そこに米海軍の艦艇が現れた。偶然のルーティン訓練、と言い切れるかというと、少し引っかかる。米イラン核交渉が進行中のこの時期に、わざわざこの海域を選んだとすれば、それは外交的なメッセージと読める。軍事の世界では「示威行動」と呼ばれる動きだ。

Several US navy ships crossed the Strait of Hormuz on Saturday — Bloomberg / Axios(2026年4月11日)

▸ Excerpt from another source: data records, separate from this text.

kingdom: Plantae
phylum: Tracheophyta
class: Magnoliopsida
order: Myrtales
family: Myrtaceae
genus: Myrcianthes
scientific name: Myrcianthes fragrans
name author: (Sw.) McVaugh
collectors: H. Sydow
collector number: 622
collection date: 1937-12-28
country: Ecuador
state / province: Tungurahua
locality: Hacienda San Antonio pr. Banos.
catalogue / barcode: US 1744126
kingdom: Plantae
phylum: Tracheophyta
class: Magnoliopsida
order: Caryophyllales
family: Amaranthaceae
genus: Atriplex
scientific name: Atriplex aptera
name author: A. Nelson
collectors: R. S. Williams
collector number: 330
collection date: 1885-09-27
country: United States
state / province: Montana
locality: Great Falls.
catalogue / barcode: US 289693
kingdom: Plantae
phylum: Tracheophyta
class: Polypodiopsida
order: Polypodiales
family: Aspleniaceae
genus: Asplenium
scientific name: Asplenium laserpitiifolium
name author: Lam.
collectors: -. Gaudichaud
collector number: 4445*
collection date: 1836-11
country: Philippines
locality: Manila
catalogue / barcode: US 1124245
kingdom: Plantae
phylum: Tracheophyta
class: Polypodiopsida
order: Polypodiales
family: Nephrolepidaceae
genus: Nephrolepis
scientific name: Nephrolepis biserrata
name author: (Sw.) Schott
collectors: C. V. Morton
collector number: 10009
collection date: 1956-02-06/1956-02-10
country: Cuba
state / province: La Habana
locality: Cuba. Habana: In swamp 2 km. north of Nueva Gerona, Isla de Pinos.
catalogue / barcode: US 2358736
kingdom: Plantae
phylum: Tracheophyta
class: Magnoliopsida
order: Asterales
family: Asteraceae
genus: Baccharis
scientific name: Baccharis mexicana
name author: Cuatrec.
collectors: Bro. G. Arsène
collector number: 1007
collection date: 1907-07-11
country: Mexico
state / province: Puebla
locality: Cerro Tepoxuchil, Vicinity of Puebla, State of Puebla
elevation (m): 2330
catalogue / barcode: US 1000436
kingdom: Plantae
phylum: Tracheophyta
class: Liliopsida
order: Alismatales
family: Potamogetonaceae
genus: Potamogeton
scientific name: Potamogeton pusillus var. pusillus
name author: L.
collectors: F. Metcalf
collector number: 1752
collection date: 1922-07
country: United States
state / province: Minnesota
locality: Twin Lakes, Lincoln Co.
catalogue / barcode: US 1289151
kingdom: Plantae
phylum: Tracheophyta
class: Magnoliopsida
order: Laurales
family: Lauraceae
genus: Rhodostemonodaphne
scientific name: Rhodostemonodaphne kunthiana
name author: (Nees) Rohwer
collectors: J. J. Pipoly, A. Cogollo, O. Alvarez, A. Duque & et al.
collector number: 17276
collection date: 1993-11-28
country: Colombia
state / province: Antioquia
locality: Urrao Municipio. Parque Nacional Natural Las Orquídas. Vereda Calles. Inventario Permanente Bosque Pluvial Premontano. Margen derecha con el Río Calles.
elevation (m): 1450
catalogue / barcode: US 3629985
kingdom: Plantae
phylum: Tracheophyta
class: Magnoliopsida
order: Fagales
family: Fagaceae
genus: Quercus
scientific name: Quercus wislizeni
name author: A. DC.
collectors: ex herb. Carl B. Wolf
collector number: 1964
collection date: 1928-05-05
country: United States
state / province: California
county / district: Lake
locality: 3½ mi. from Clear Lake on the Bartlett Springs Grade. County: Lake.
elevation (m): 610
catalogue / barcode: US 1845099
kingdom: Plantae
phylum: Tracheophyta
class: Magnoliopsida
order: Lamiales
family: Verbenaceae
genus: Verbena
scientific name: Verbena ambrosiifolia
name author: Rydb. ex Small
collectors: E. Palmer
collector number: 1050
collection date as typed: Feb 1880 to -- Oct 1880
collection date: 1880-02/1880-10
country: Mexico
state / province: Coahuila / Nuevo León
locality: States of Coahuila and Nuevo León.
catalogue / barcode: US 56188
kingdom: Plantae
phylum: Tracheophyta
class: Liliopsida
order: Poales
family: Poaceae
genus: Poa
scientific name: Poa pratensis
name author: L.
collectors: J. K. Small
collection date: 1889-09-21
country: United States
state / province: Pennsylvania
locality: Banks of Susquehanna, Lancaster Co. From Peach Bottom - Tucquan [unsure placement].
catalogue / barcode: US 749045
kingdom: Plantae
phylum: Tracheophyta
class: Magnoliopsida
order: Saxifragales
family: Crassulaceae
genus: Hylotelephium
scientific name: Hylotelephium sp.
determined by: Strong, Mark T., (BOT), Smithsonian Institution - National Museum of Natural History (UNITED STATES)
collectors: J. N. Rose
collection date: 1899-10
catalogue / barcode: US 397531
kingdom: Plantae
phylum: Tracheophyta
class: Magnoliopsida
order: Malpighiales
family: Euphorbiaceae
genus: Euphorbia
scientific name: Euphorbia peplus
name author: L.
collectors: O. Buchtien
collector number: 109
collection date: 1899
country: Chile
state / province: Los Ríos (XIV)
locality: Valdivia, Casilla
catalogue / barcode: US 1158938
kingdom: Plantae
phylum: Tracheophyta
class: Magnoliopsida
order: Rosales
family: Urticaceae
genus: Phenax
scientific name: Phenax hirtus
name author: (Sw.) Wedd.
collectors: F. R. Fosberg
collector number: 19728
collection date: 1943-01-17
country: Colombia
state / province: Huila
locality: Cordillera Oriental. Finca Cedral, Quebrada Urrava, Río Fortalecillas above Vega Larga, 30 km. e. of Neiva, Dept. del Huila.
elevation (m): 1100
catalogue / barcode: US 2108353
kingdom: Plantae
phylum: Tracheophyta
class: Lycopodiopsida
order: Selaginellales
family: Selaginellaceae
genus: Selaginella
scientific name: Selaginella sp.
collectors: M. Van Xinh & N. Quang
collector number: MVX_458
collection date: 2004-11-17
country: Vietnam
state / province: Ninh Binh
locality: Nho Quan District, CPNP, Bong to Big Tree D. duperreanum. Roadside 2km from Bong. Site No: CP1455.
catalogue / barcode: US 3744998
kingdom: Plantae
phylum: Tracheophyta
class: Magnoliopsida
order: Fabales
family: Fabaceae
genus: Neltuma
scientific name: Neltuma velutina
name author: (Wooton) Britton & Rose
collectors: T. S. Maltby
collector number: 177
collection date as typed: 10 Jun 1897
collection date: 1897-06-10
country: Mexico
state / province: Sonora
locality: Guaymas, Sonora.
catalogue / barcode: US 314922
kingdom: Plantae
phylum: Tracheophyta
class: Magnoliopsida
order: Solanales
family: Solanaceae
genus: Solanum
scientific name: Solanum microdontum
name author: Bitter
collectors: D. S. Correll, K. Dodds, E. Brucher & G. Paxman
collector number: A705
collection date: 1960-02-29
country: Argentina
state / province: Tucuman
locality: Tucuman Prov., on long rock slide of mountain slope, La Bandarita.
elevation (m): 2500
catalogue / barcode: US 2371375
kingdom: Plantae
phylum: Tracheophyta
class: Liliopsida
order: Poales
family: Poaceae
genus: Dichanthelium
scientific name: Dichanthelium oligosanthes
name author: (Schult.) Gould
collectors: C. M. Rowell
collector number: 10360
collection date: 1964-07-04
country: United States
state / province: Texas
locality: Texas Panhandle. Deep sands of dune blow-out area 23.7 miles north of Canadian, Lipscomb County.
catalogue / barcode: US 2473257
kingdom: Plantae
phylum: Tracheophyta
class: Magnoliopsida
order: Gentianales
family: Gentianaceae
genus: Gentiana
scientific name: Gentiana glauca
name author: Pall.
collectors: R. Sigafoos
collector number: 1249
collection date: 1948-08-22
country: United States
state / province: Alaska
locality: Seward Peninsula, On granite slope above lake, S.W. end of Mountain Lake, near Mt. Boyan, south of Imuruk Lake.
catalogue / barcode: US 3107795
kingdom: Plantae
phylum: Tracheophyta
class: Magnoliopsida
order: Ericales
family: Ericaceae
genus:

バイデン政権以降、米軍はこの海域での存在感を意図的に維持してきたという経緯がある。ただ、トランプ政権下では核交渉と軍事展開が文字通り同時並行で動いている。外交と圧力を同じ時間軸で走らせる手法は、トランプ流の「ディール外交」らしいとも言えるし、リスクが高いとも言える。

米イラン核交渉2026、軍事圧力は効くのか

米イラン核交渉2026の文脈で見ると、この艦艇通過は純粋な「プレッシャー」として機能しうる。イランにとってホルムズ海峡は経済の生命線であり、封鎖をちらつかせることで対米交渉の切り札としてきた場所だ。米軍がそこに艦艇を通すことは、「あなた方が封鎖できると思っているその場所に、私たちはいつでも入れる」という無言のメッセージになる。

ただ、イランが強硬姿勢を崩すかどうかは別の話。過去の核交渉の経緯を見ても、軍事的圧力が交渉を加速させた局面もあれば、むしろ硬化させた局面もあった。今回がどちらに傾くかは、現時点では読めない。

この先どうなる

米海軍の示威行動が交渉の流れに与える影響は、今後数週間で少しずつ見えてくるはずだ。イランが交渉継続の姿勢を保つのか、それとも対抗措置として独自の軍事行動に出るのか。ホルムズ海峡の緊張が高まれば、原油価格への波及も無視できない。核合意の枠組み交渉と軍事プレゼンスが同時に走るこの構図、しばらく目を離せそうにない。